In one of the toughest jabs, Obama sharply questioned McCain's temperament, telling him he didn't exercise prudent judgment when he once "sung songs" about bombing Iran and called for extinction of North Korea. McCain, however, didn't take the bait. Instead, he used the opportunity to recite his lengthy foreign policy record.

McCain, 72, at times lectured Obama like the junior senator that he is, telling him he didn't know the difference between military tactics and strategy, didn't understand that Pakistan was a failed state before President Pervez Musharraf came to power, and displayed "a little bit of naivete" when it came to assessing Russia's aggression against Georgia.

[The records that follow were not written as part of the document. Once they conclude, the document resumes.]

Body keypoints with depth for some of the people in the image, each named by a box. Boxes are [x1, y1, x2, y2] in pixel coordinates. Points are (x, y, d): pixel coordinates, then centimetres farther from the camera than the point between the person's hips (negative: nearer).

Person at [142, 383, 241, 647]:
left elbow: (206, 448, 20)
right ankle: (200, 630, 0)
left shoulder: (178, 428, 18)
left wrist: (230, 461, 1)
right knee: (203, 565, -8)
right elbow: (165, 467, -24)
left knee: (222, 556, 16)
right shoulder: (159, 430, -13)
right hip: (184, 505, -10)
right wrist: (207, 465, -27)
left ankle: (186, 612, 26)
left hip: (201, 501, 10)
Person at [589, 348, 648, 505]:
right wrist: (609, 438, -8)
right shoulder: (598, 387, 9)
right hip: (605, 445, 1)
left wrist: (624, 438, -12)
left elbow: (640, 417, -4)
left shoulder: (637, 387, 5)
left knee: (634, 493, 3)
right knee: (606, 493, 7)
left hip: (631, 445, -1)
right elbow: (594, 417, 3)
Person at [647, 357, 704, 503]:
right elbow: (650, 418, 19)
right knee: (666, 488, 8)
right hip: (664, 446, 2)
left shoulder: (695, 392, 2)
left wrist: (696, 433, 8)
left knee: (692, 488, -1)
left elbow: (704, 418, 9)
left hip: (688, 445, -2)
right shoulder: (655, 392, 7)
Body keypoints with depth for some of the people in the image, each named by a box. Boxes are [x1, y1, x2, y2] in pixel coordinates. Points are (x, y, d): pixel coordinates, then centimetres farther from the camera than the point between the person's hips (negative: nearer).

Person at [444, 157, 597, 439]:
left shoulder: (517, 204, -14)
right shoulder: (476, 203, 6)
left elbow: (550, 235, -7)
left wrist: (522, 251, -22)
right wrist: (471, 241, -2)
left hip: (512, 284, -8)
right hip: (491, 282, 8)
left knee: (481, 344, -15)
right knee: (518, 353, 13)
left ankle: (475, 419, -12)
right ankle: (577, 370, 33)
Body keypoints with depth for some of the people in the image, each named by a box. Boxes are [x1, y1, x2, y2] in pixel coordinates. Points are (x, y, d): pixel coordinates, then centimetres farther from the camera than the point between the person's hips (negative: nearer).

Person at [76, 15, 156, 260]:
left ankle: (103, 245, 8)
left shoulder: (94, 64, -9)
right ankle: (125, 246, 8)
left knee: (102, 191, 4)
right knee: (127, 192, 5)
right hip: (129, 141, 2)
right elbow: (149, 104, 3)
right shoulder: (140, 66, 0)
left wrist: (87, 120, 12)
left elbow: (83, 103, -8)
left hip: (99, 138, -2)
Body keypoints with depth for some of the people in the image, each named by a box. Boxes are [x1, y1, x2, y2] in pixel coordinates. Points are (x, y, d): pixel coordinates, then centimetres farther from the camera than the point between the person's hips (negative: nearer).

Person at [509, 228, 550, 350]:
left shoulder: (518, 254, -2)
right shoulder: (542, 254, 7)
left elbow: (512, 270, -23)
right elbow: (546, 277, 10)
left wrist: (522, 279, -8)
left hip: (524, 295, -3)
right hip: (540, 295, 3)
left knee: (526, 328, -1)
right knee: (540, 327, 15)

"I honestly don't believe that Senator Obama has the knowledge or experience and has made the wrong judgments in a number of areas," McCain said. "We've seen this stubbornness before in this administration to cling to a belief that somehow the surge has not succeeded, and failing to acknowledge that he was wrong about the surge is - shows to me ... that we need more flexibility in a president of the United States than that."

But Obama questioned McCain's judgment time and again.

"John, you like to pretend like the war started in 2007. You talk about the surge. The war started in 2003, and at the time when the war started, you said it was going to be quick and easy," Obama said. "You said we knew where the weapons of mass destruction were. You were wrong.